Play some Mozart to look the part of a true artist, unfurling the sushi rolling mat. Place the Nori sheet in its center and spread the ball of rice evenly to the edges of Nori. Take a sip of fine wine before turning the Nori sheet upside down, with the rice touching the sushi mat.

Lovingly place the filling ingredients across the Nori in thin rows about 2/3 of the way down from the top, sprinkling Chilli Mayo on it.

Starting at the bottom, roll the sushi mat up and over the sushi, gently pressing down to make the rice firm and compact.

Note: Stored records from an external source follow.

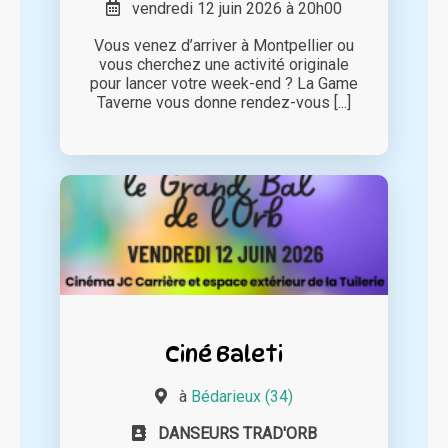
vendredi 12 juin 2026 à 20h00
Vous venez d’arriver à Montpellier ou
vous cherchez une activité originale
pour lancer votre week-end ? La Game
Taverne vous donne rendez-vous [...]
Ciné Baleti
à
Bédarieux (34)
DANSEURS TRAD'ORB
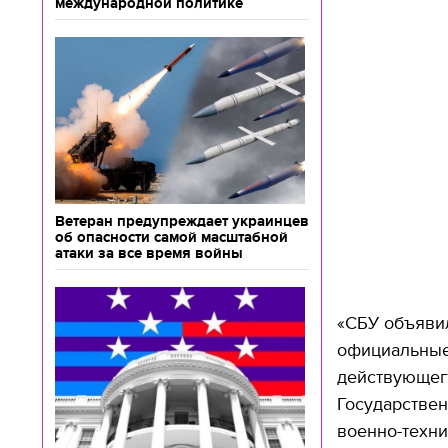
международной политике
Ветеран предупреждает украинцев
об опасности самой масштабной
атаки за все время войны
«СБУ объявил
официальные
действующего
Государствен
военно-техни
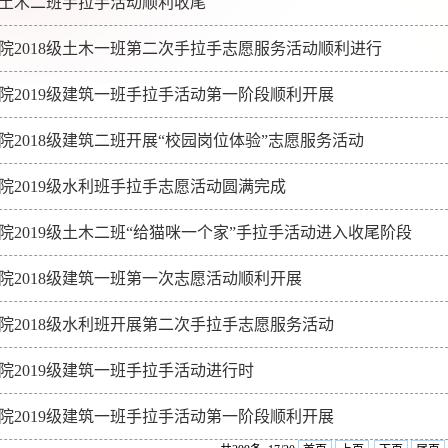
9级土木二班手拉手活动顺利收尾
院2018级土木一班第二次手拉手志愿服务活动顺利进行
院2019级建筑一班手拉手活动第一阶段顺利开展
院2018级建筑二班开展“校园岗位体验”志愿服务活动
院2019级水利班手拉手志愿活动圆满完成
院2019级土木二班“给猫咪一个家”手拉手活动进入收尾阶段
院2018级建筑一班第一次志愿活动顺利开展
院2018级水利班开展第二次手拉手志愿服务活动
院2019级建筑一班手拉手活动进行时
院2019级建筑一班手拉手活动第一阶段顺利开展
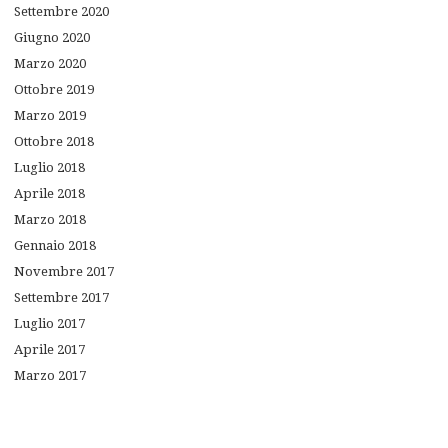
Settembre
2020
Giugno
2020
Marzo
2020
Ottobre
2019
Marzo
2019
Ottobre
2018
Luglio
2018
Aprile
2018
Marzo
2018
Gennaio
2018
Novembre
2017
Settembre
2017
Luglio
2017
Aprile
2017
Marzo
2017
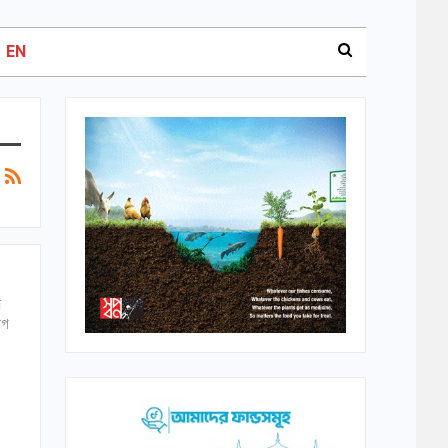
EN
ে
োগ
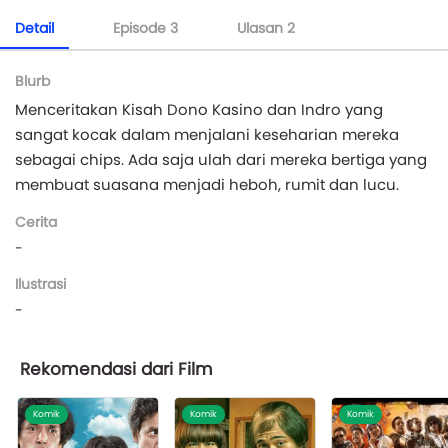
Detail
Episode
3
Ulasan
2
Blurb
Menceritakan Kisah Dono Kasino dan Indro yang
sangat kocak dalam menjalani keseharian mereka
sebagai chips. Ada saja ulah dari mereka bertiga yang
membuat suasana menjadi heboh, rumit dan lucu.
Cerita
-
Ilustrasi
-
Rekomendasi dari Film
Komik
Komik
Komik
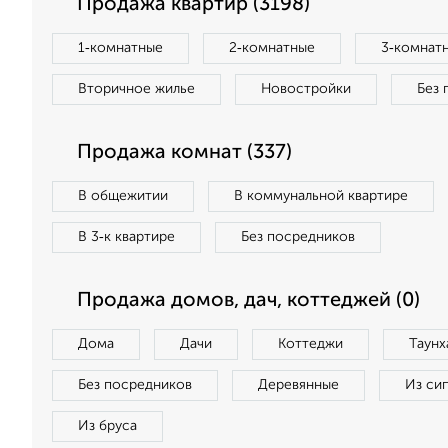
Продажа квартир (3198)
1‑комнатные
2‑комнатные
3‑комнат
Вторичное жилье
Новостройки
Без 
Продажа комнат (337)
В общежитии
В коммунальной квартире
В 3‑к квартире
Без посредников
Продажа домов, дач, коттеджей (0)
Дома
Дачи
Коттеджи
Таунх
Без посредников
Деревянные
Из си
Из бруса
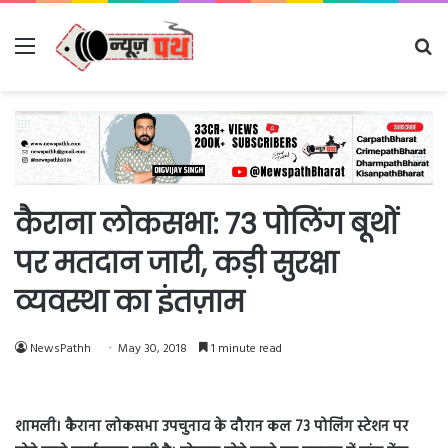
Menu
Se
fo
कैराना लोकसभा: 73 पोलिंग बूथों
पर मतदान जारी, कड़ी सुरक्षा
व्यवस्था का इंतज़ाम
NewsPathh
May 30, 2018
1 minute read
शामली। कैराना लोकसभा उपचुनाव के दौरान कल 73 पोलिंग स्टेशन पर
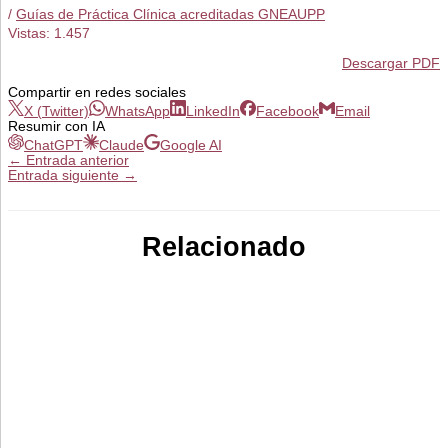
/
Guías de Práctica Clínica acreditadas GNEAUPP
Vistas:
1.457
Descargar PDF
Compartir en redes sociales
X (Twitter)
WhatsApp
LinkedIn
Facebook
Email
Resumir con IA
ChatGPT
Claude
Google AI
←
Entrada anterior
Entrada siguiente
→
Relacionado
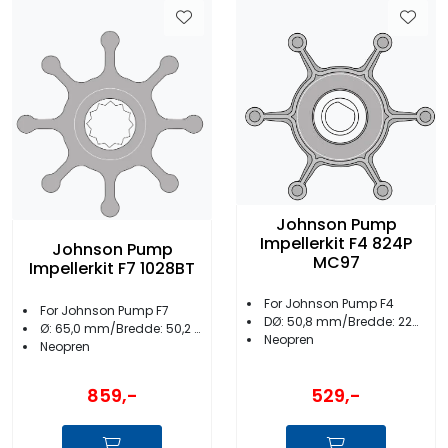
Johnson Pump
Impellerkit F4 824P
Johnson Pump
MC97
Impellerkit F7 1028BT
For Johnson Pump F4
For Johnson Pump F7
DØ: 50,8 mm/Bredde: 22mm
Ø: 65,0 mm/Bredde: 50,2 mm
Neopren
Neopren
859,-
529,-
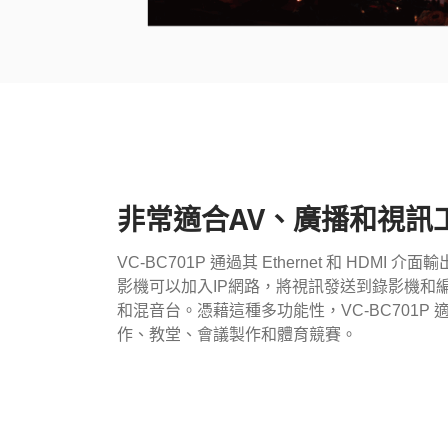
非常適合AV、廣播和視訊
VC-BC701P 通過其 Ethernet 和 HDM
影機可以加入IP網路，將視訊發送到錄影機和
和混音台。憑藉這種多功能性，VC-BC701P
作、教堂、會議製作和體育競賽。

Once the roll is nice and tightly made, sprinkle Tempura flakes over the sushi mat with a flourish. Roll it over once again so that the rice takes all the flakes.

Remove the mat and cut the sushi into eight pieces.

Serve it in style on a platter with pickled ginger (Gari), Wasabi, Chilli Mayo and Kikkoman Soya Sauce for dipping.

Watch out for overwhelming adoration.


The original susui, konwn today. as Narezushi was first developed in Southeast Asia and spread to south China before coming to Japan around the 8th century. Narezushi was made of salted fish wrapped in fermented rice for months at a time. The fermented rice was discarded and fish was the only part consumed. This early type of Sushi became an important source of protein for the Japanese.